Best of times … Worst of times … Diplomatic rift between Russia and America
Syed Nasir Ershad
There is a long history of reciprocal expulsions and other measures between the United States and Russia, even after the Cold War ended with the collapse of the Soviet Union in 1991. On Thursday, 29 December 2016 the Obama administration moved to eject 35 Russians suspected of being intelligence operatives as ‘persona non grata’; imposed sanctions on two of Russia’s leading intelligence services; and penalized four top officers of one of those services, the powerful military intelligence unit known as the G.R.U., because of its efforts to influence the presidential election.
As part of the punishment, the State Department said that it would close two waterfront estates that it said were used for Russian intelligence activities. The actions amounted to the strongest American response yet to a state-sponsored cyberattack. United States intelligence agencies have concluded that the G.R.U., with the approval of the Kremlin, ordered the attacks on the Democratic National Committee and other political organizations, and that the Russian government enabled the publication of the emails it obtained to benefit Mr. Trump’s presidential campaign.
Previous sanctions by the United States and its Western allies were levied against broad sectors of the Russian economy and also blacklisted dozens of individuals, some of them close friends of Mr.
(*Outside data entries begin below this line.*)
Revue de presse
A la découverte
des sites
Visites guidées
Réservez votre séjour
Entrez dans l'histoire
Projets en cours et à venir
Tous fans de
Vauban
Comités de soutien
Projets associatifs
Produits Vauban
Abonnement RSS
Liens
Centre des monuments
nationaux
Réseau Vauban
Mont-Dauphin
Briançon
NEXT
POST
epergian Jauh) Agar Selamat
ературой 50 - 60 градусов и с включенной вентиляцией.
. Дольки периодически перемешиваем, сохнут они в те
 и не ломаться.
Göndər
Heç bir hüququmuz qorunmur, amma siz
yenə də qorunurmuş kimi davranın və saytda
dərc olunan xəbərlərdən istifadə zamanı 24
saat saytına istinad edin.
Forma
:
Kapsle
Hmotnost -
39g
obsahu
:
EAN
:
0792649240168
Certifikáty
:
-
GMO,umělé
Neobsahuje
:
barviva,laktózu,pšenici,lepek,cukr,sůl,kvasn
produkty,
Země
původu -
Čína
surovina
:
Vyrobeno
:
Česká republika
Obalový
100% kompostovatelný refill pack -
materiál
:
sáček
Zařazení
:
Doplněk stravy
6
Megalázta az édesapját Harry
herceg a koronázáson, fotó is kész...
Putin’s who were considered crucial in the annexation of Crimea in 2014 and in destabilizing Ukraine. The economic sanctions covered three main areas, including blocking Russian access to international credit, cutting off cooperation in advanced oil field technology and stopping arms deals or the sale of dual-use technology.
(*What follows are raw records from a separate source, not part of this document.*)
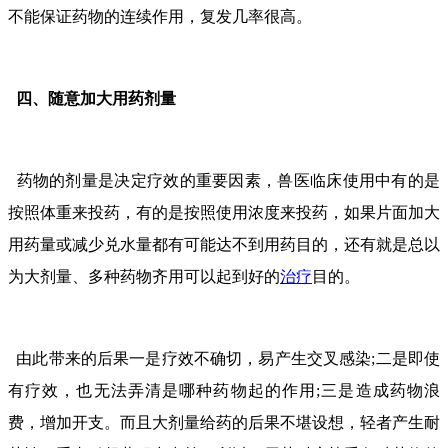
不能保证药物的连续作用，复发几率很高。
四、随意加大用药剂量
药物的剂量是决定疗效的重要因素，兽医临床使用中有的是
按照体重来投药，有的是按照使用浓度来投药，如果片面加大
用药量或减少兑水量都有可能达不到用药目的，还有就是总以
为大剂量、多种药物齐用可以起到好的
治疗
目的。
由此带来的后果一是疗效不确切，易产生交叉感染;二是即使
有疗效，也无法弄清是哪种药物起的作用;三是造成药物浪
费，增加开支。而且大剂量给药的后果不堪设想，轻者产生耐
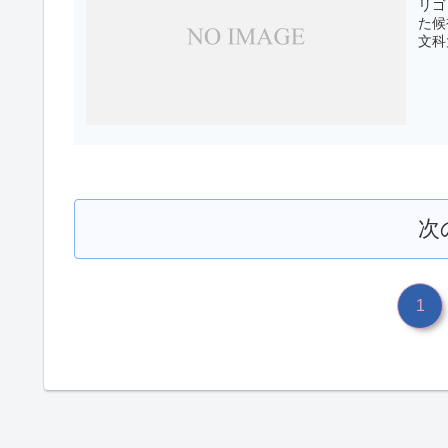
リゴ
た候
文科
次
1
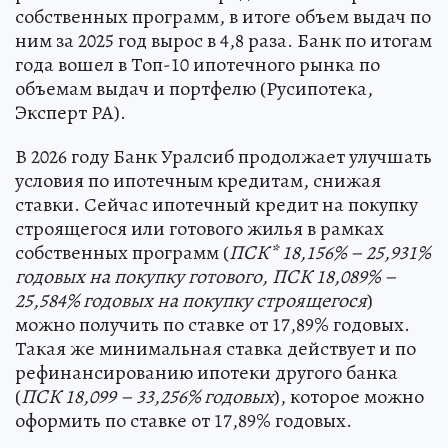
собственных программ, в итоге объем выдач по
ним за 2025 год вырос в 4,8 раза. Банк по итогам
года вошел в Топ-10 ипотечного рынка по
объемам выдач и портфелю (Русипотека,
Эксперт РА).
В 2026 году Банк Уралсиб продолжает улучшать
условия по ипотечным кредитам, снижая
ставки. Сейчас ипотечный кредит на покупку
строящегося или готового жилья в рамках
собственных программ (
ПСК
*
18,156% – 25,931%
годовых на покупку готового, ПСК
18,089% –
25,584% годовых на покупку строящегося
)
можно получить по ставке от 17,89% годовых.
Такая же минимальная ставка действует и по
рефинансированию ипотеки другого банка
(
ПСК 18,099 – 33,256% годовых
), которое можно
оформить по ставке от 17,89% годовых.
Much of their effect stemmed from the fact that they coincided with a sharp drop in global oil prices, hitting Russia with a double blow. Companies had trouble obtaining credit, driving up the short-term cost of borrowing and compounding a deep recession. Over the long run, the effect is likely to be strongest in the oil sector because it dried up most exploration in difficult areas like the Arctic. Russia responded with sanctions of its own, mostly banning agricultural products and certain foods imported from the West. Mr. Putin and other officials have repeatedly crowed that this resulted in a successful campaign of “import substitution.” Russia also maintained a secret list of Western officials who were no longer allowed into the country. Most, like the former American ambassador Michael McFaul, discovered it only when they applied for visas to Russia.
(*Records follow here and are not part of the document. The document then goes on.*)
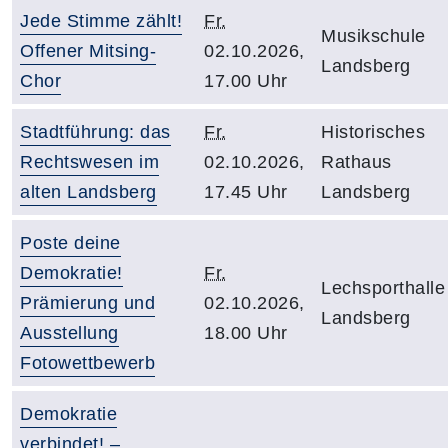
Jede Stimme zählt!
Fr.
Musikschule
Offener Mitsing-
02.10.2026,
Landsberg
Chor
17.00 Uhr
Stadtführung: das
Fr.
Historisches
Rechtswesen im
02.10.2026,
Rathaus
alten Landsberg
17.45 Uhr
Landsberg
Poste deine
Demokratie!
Fr.
Lechsporthalle
Prämierung und
02.10.2026,
Landsberg
Ausstellung
18.00 Uhr
Fotowettbewerb
Demokratie
verbindet! –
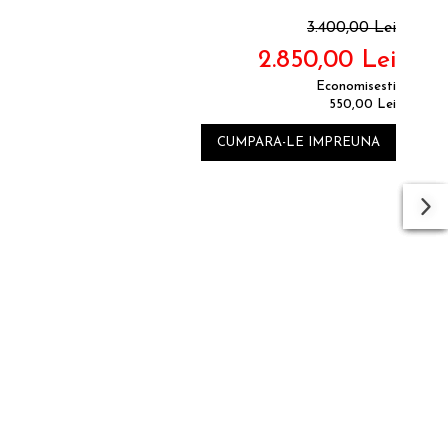
3.400,00 Lei
2.850,00 Lei
Economisesti
550,00 Lei
CUMPARA-LE IMPREUNA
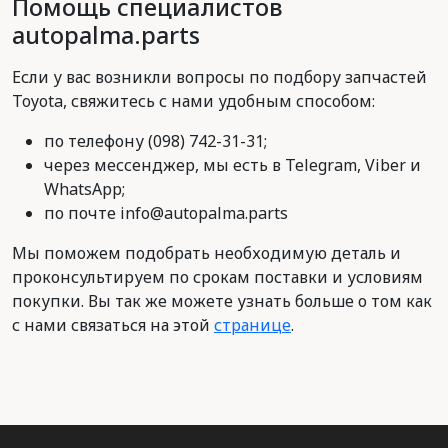
Помощь специалистов
autopalma.parts
Если у вас возникли вопросы по подбору запчастей
Toyota, свяжитесь с нами удобным способом:
по телефону (098) 742-31-31;
через мессенджер, мы есть в Telegram, Viber и
WhatsApp;
по почте info@autopalma.parts
Мы поможем подобрать необходимую деталь и
проконсультируем по срокам поставки и условиям
покупки. Вы так же можете узнать больше о том как
с нами связаться на этой
странице
.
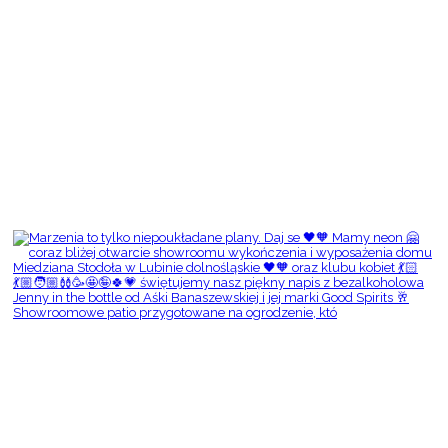
Showroomowe patio przygotowane na ogrodzenie, któ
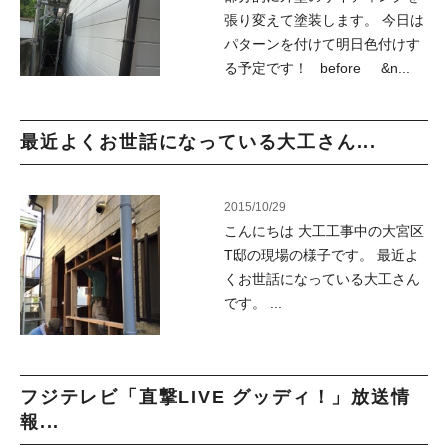
張り変えて塗装します。 今日は
パターンを付けて明日色付けす
る予定です！ before &n...
最近よくお世話になっている大工さん...
2015/10/29
こんにちは 大工工事中の大宮区
T邸の現場の様子です。 最近よ
くお世話になっている大工さん
です。 ...
フジテレビ「直撃LIVE グッディ！」放送情
報...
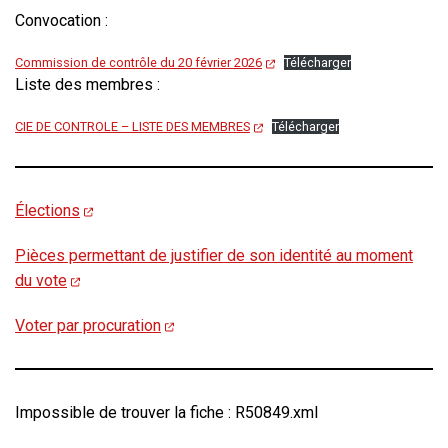
Convocation :
Commission de contrôle du 20 février 2026
Télécharger
Liste des membres :
CIE DE CONTROLE – LISTE DES MEMBRES
Télécharger
Élections
Pièces permettant de justifier de son identité au moment
du vote
Voter par procuration
Impossible de trouver la fiche : R50849.xml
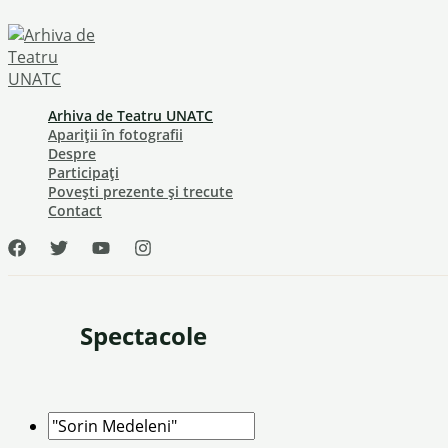
Skip
to
content
Arhiva de Teatru UNATC
Apariții în fotografii
Despre
Participați
Povești prezente și trecute
Contact
Spectacole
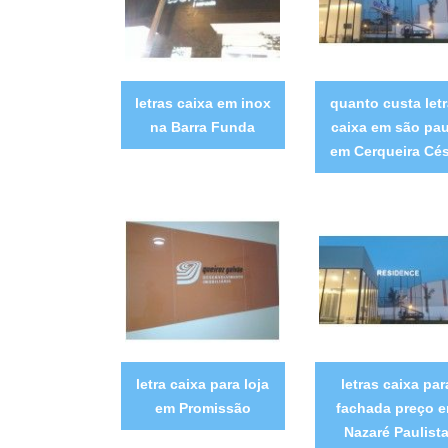
letras caixa em inox
quanto custa let
na Barra Funda
caixa em são pau
em Cerqueira Cé
letra caixa para loja
letras caixa par
em Promissão
fachada preço 
Nazaré Paulist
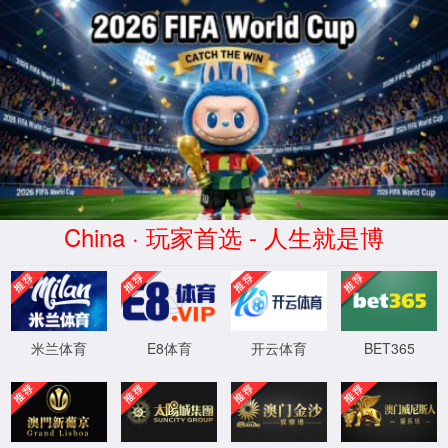
2026世界杯(World Cup)官方网
址-Official website
本站点设置了不允许MJ12bot内核浏览器访问,
请使用其它版本IE、火狐、谷歌等，国产浏览
器请使用极速模式！
返回首页
程序版本：3.2.11-20250416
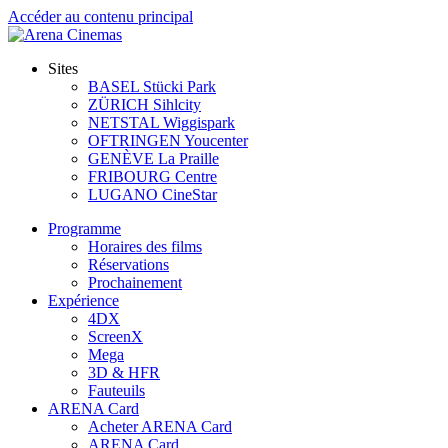
Accéder au contenu principal
Sites
BASEL Stücki Park
ZÜRICH Sihlcity
NETSTAL Wiggispark
OFTRINGEN Youcenter
GENÈVE La Praille
FRIBOURG Centre
LUGANO CineStar
Programme
Horaires des films
Réservations
Prochainement
Expérience
4DX
ScreenX
Mega
3D & HFR
Fauteuils
ARENA Card
Acheter ARENA Card
ARENA Card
However, in a surprising move the Russian President Putin announced Friday that he would not retaliate against American President Obama’s decision to expel Russian diplomats and impose new sanctions even though his foreign minister recommended doing just that. The move was remarkable, given that the two countries have a long history of reciprocal expulsions, and Russian officials had been threatening to retaliate for days. Mr. Putin said that in his future steps on the way toward the restoration of Russia-United States relations, he wanted to proceed towards the policy pursued by the administration of the next President.
Mr. Putin has a flair for smart, unexpected tactics, and his announcement of not retaliating appeared to be in keeping with that. To some observers, the sudden shift seemed carefully stage-managed, a way of building up suspense before Mr. Putin’s surprise announcement, helping portray him as a wise leader above the fray. ‘Putin showed that he is above his own officials, that he doesn’t want to take the retaliatory action suggested by his foreign minister,’ said an international relations analyst. Should Mr. Putin have chosen to retaliate harshly against the United States, he would most likely have deepened the rift between the two countries and left President-elect Trump with a nettlesome diplomatic standoff from the moment he arrived in the Oval Office. But by choosing essentially to disregard Mr. Obama’s punitive measures, Mr. Putin can try to disarm his American critics, including members of Congress who consider him an aggressive foe of the United States. That could give Mr. Trump more room to pursue the closer cooperation with Russia that he has advocated.